Alles was links von der CSV operierte, stand unter Generalverdacht wenn vielleicht nicht der offenen Kooperation mit dem „ennemi“ von damals, so doch wenigstens der unbewussten Förderung, als fünfte Kolonne, von dessen Interessen. Dass in den 1970er und 1980er Jahren linke Gruppierungen und später die neuen sozialen Bewegungen observiert wurden, war, dank des teilweise stümperhaften Vorgehens des von höchster Hand protegierten Dienstes, bekannt. Aber die Anzahl der Einzeldossiers und der Umfang der Inhalte der bis jetzt bekannt gewordenen Stichproben, überraschen doch.

Jetzt zeigen die politische Opposition und – immer unverhohlener – auch der Koalitionspartner mit dem Finger auf den politisch verantwortlichen Premier und seine Partei. Das hat auch mit dem unguten Gefühl zu tun, dass die von der großen Mehrheit der Bevölkerung verlangte lückenlose Aufklärung gerade durch diejenigen be- wenn nicht verhindert wird, die sich jetzt als Opfer eines „Totschlag-Arguments“ sehen, das darauf abziele, sie „auszuschließen“.

Von den 13 Mitgliedern der Enquetekommission stammen fünf aus der CSV. Ein Ausschluss sieht doch etwas anders aus. Doch wie die erste Sitzung gezeigt hat, kommt gerade von ihnen der Großteil der prozeduralen Bedenken gegenüber den Aufgaben und der Verfahrensweise der Kommission.

Schon die zweite, für Anfang Januar anberaumte Sitzung wird wieder nicht-öffentlich sein, obwohl das Prinzip der Transparenz doch von allen so hoch gehalten wird.

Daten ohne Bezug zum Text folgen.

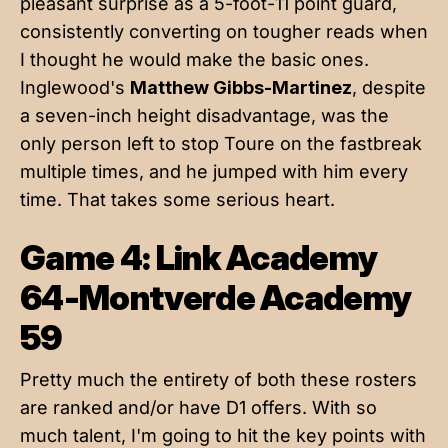
pleasant surprise as a 5-foot-11 point guard,
consistently converting on tougher reads when
I thought he would make the basic ones.
Inglewood's
Matthew Gibbs-Martinez
, despite
a seven-inch height disadvantage, was the
only person left to stop Toure on the fastbreak
multiple times, and he jumped with him every
time. That takes some serious heart.
Game 4: Link Academy
64-Montverde Academy
59
Pretty much the entirety of both these rosters
are ranked and/or have D1 offers. With so
much talent, I'm going to hit the key points with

Und auch der Zugang zu den vom Spitzeldienst gesammelten Daten ist für die Betroffenen alles andere als gewährleistet.

Zur Zeit müssen die sich an eine spezielle Kontrollkommission wenden, die aus einem Vertreter der Staatsanwaltschaft und zwei Mitgliedern der Datenschutzkommission besteht. Sie gibt zunächst nur Auskunft, ob eine entsprechend Akte vom Geheimdienst angelegt worden ist oder nicht. Überdies ist nicht einmal klar, ob die Kommission überhaupt in der geplanten Weise arbeiten kann, da die Reglemente, die sie einsetzen und ihr den Zugang verschaffen, noch gar nicht erlassen wurden.

Die große Einmütigkeit, die bei der Einsetzung der Enquetekommission herrschte, darf nicht darüber hinwegtäuschen, dass hier mit ziemlich gedrosseltem Motor gefahren wird. Und der Beteuerung, alle bekannten Datenbestände seien versiegelt und vor Vernichtung geschützt, kann nur Glauben schenken, wer bislang „Spëtzeldéngscht“ für den Spitznamen von Junckers schwarzem Hund hielt.